The 2026 HP OmniBook 3 is the laptop equivalent of a dependable sedan: unexciting, practical, and surprisingly long-lasting. With a starting price around $505, it's HP's answer to the question, 'What if we made a cheap laptop that doesn't feel like a punishment?'

Design-wise, HP kept things simple: a 14.12 x 9.91 x 0.58-inch chassis weighing under four pounds, in a shade called Glacial Silver. The rubber-capped keys, surprisingly, don't feel like typing on marshmallows, and the enlarged trackpad is slightly off-center, which HP claims is more ergonomic. The 2K OLED display (16:10 aspect ratio, no touchscreen) is vibrant but dim, maxing out at 300 nits - fine indoors, but outdoors you'll be squinting like a vampire at brunch.

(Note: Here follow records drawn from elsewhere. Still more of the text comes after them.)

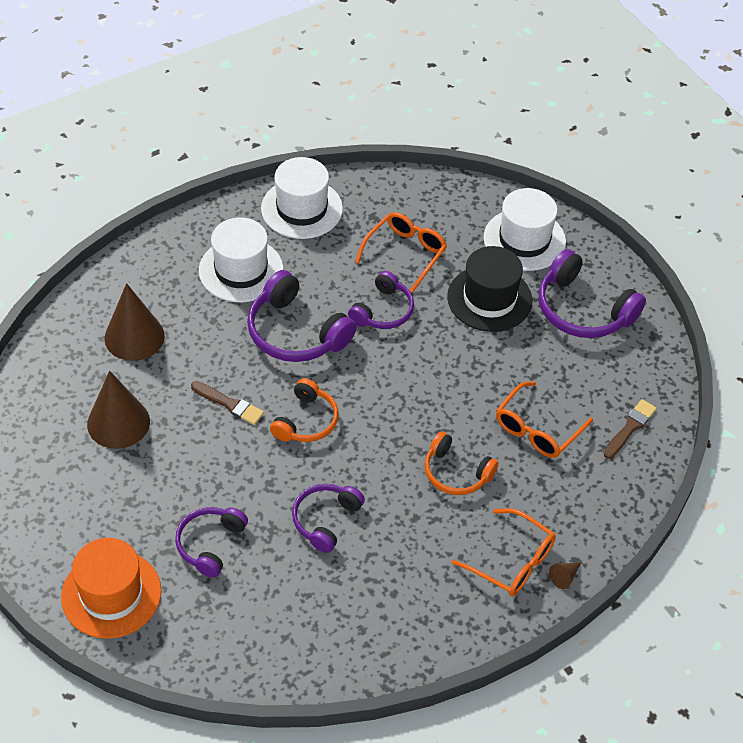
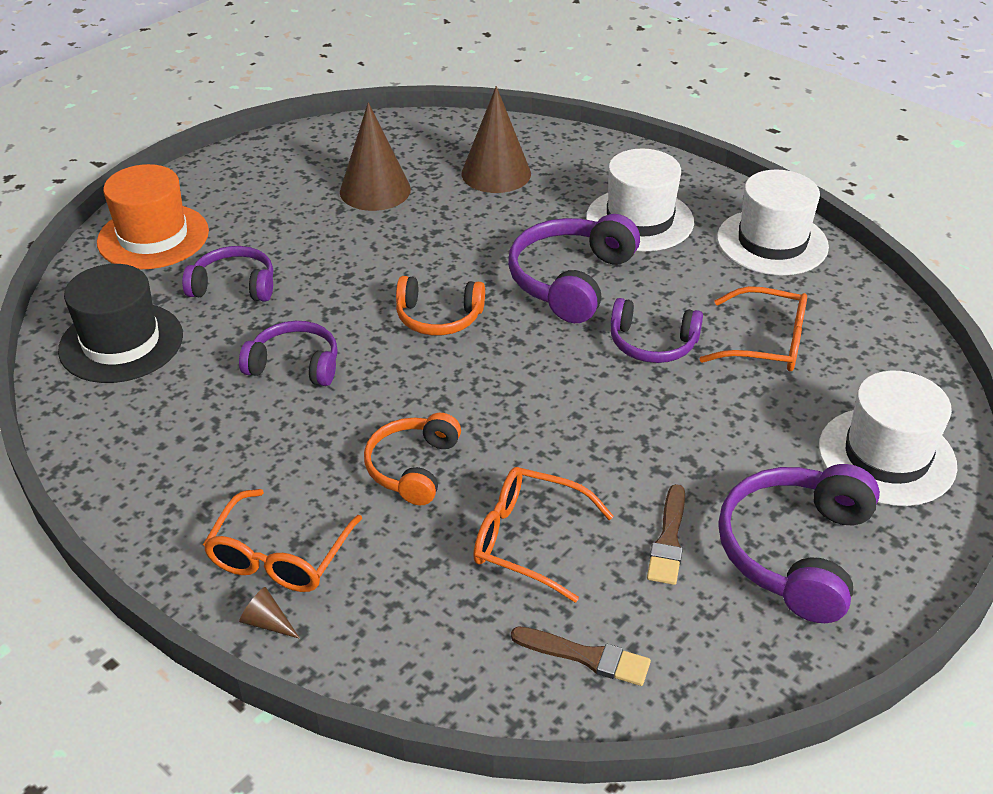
camera: 75 degrees right, 10 degrees down
brown brush [191,381,264,425] -> brown brush moved to [647,484,685,585]
black hat [447,246,533,332] -> black hat moved to [58,264,183,383]

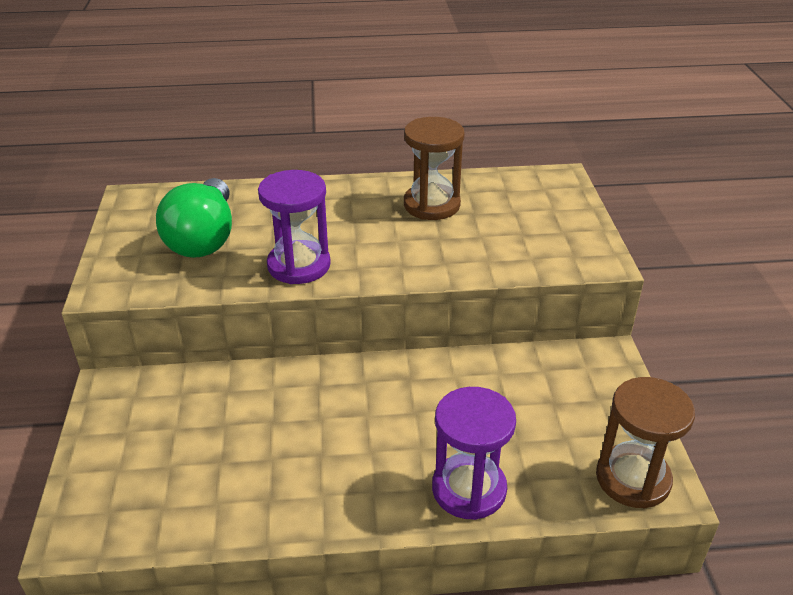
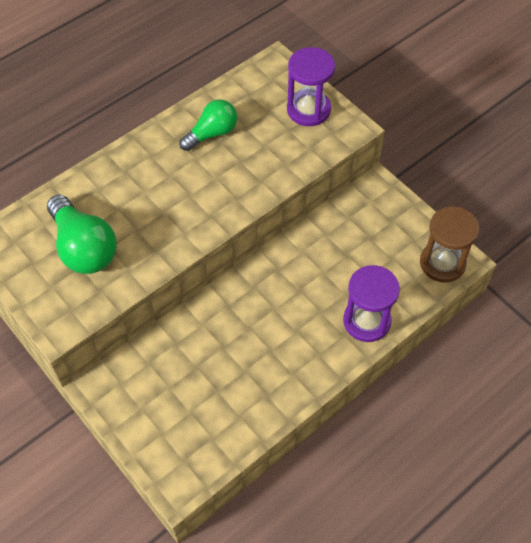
camera: 35 degrees left, 20 degrees up
purple hourglass [258,170,331,284] -> purple hourglass moved to [287,47,335,126]
brown hourglass [404,117,465,220] -> green light bulb [179,99,237,151]

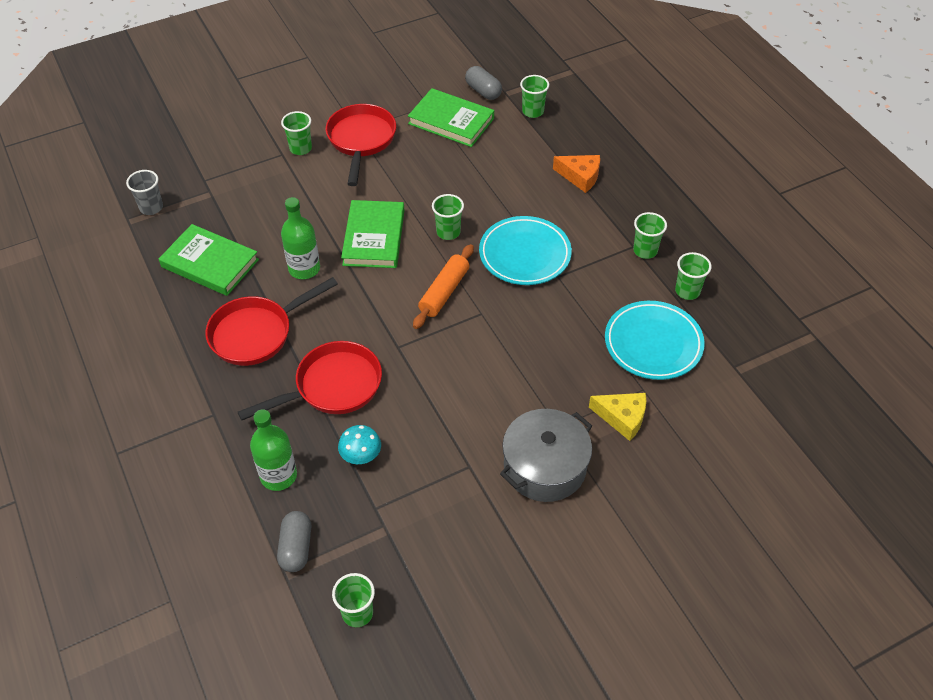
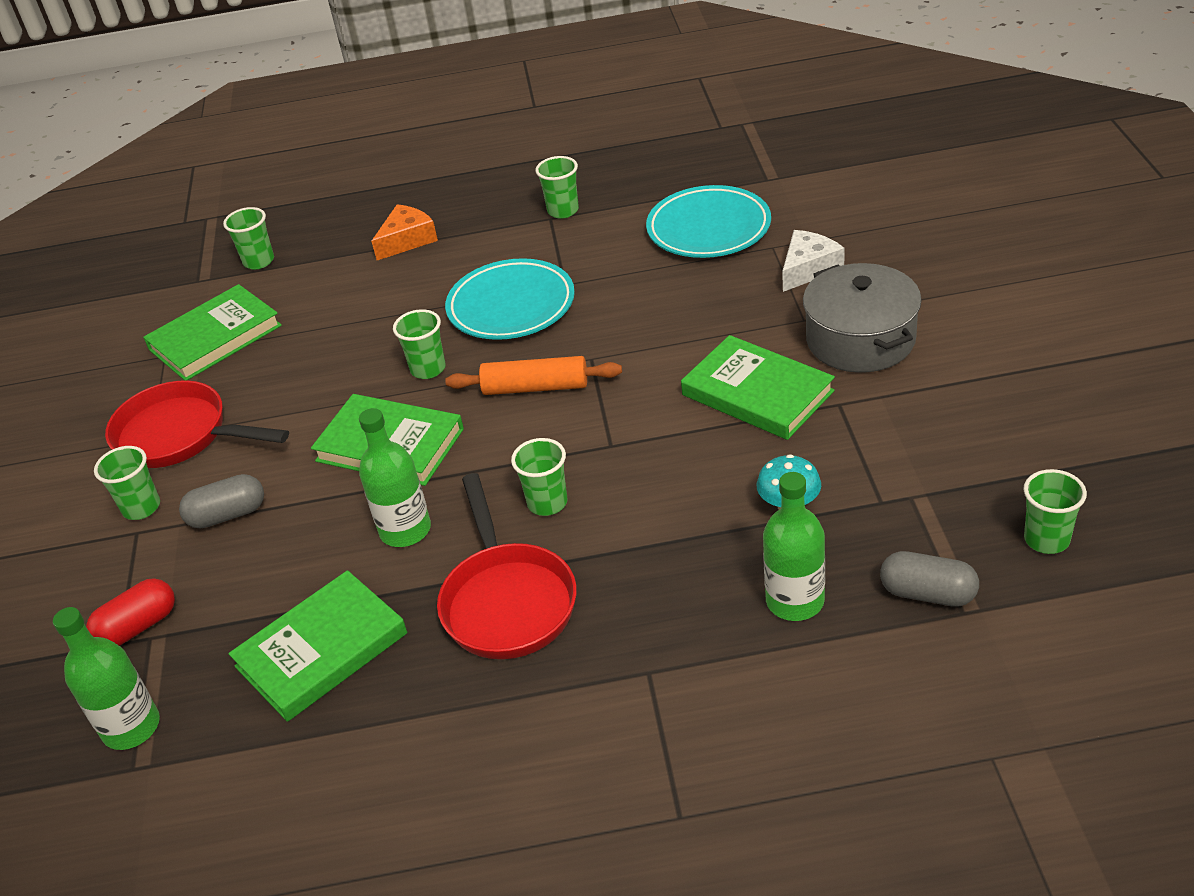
camera: 65 degrees left, 10 degrees down
grey cup [126,170,163,215] -> green bottle [53,607,160,750]
red pan [238,341,382,420] -> none
orange rolling pin [413,244,474,329] -> orange rolling pin turned 45 degrees counterclockwise [445,356,622,395]
grey capsule [465,66,502,100] -> grey capsule moved to [179,474,264,529]
yellow cheese [589,393,646,441] -> white cheese [782,230,845,292]
green cup [675,252,712,300] -> green cup moved to [511,438,567,516]
none -> red capsule [86,578,175,646]
none -> green book [681,335,835,440]

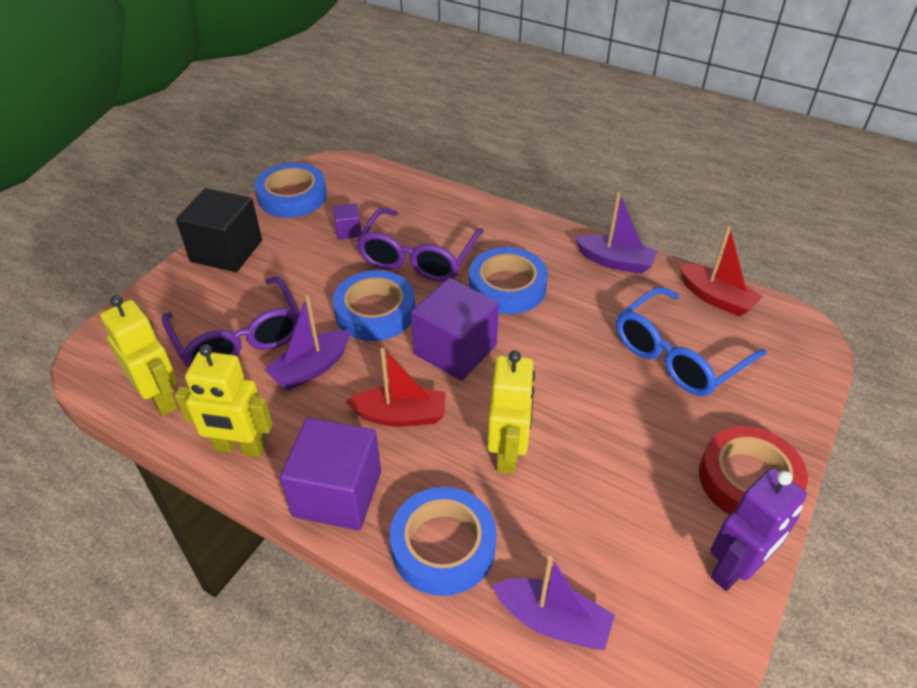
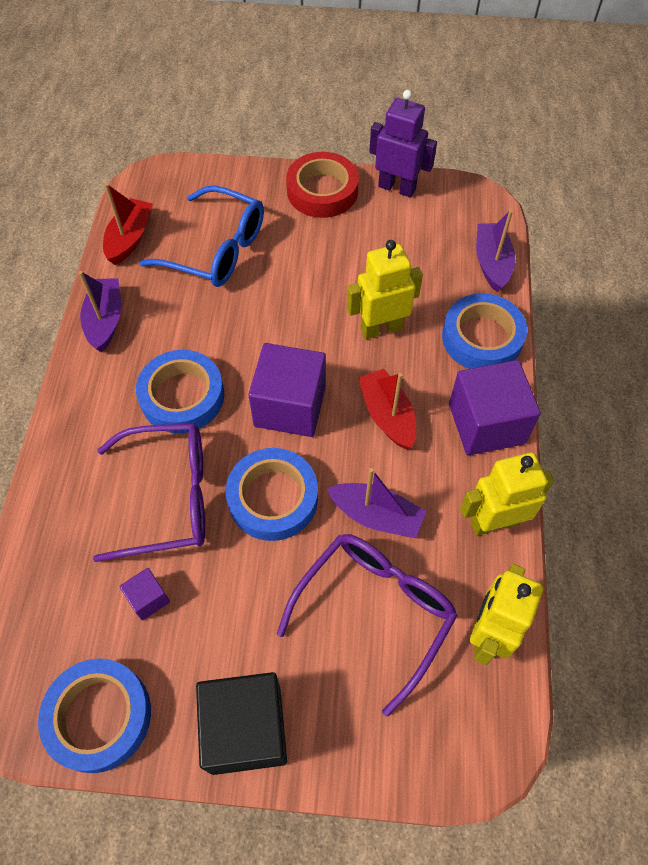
camera: 115 degrees left, 15 degrees up
yellow robot [175,344,273,457] -> yellow robot turned 90 degrees counterclockwise [460,452,554,536]

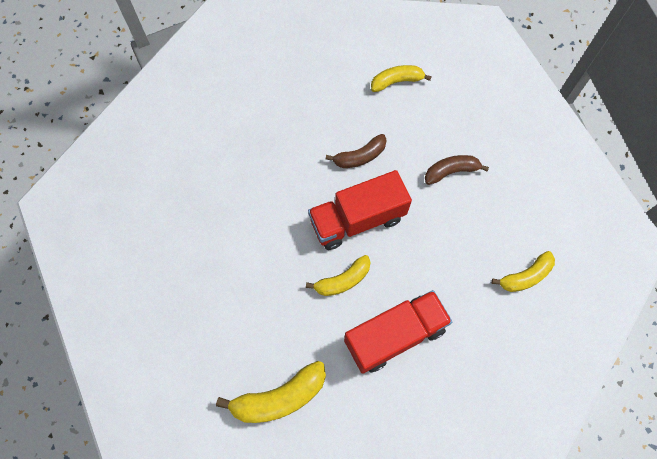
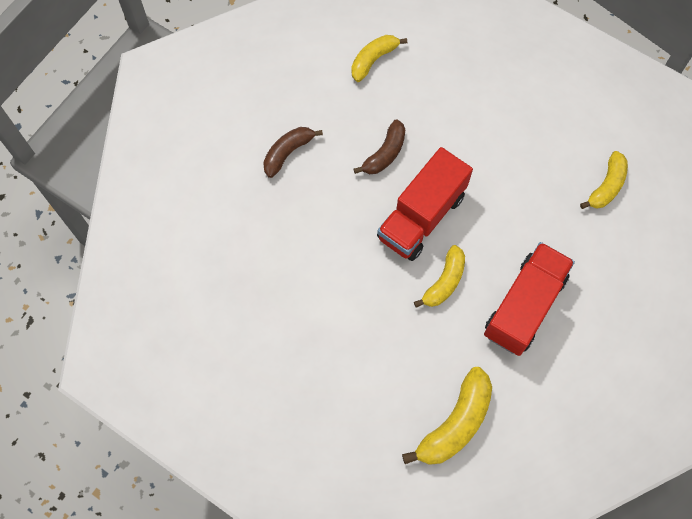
camera: 30 degrees left, 0 degrees up
brown banana [425,155,489,185] -> brown banana moved to [263,127,323,178]

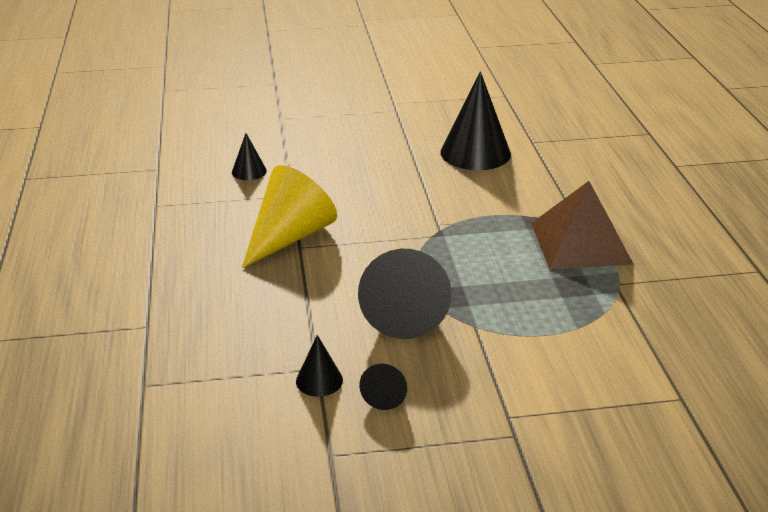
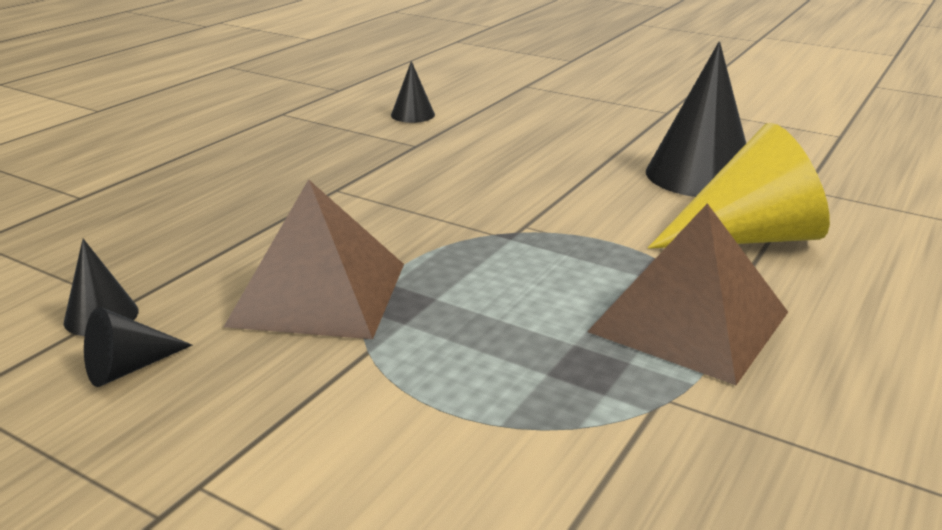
camera: 40 degrees right, 5 degrees down
yellow cone [242,165,337,268] -> yellow cone moved to [648,123,830,249]
black cone [358,249,452,339] -> brown pyramid [224,179,404,339]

The webcam is 'decent,' which is tech-review-speak for 'it exists.' The bottom-firing speakers are muffled and flat, so don't expect to impress anyone with your Spotify playlist. Under the hood, our review unit packed a Qualcomm Snapdragon X X1-26-100 processor, 16GB DDR5 RAM, and a 512GB SSD. That's a modest setup, but for office work, web browsing, and streaming, it's perfectly fine - as long as you don't try to run Google Play Games or 3DMark, because Windows on Arm compatibility is still a thing.

The real star is the battery: an astonishing 28 hours on a single charge. That's not a typo. It's the best battery life ZDNet has ever seen on a laptop, surpassing even last year's champ. At around $505 (Walmart) to $539 (Amazon), the OmniBook 3 offers a lightweight build, a decent OLED screen, and endurance that will make you forget to bring your charger - for days.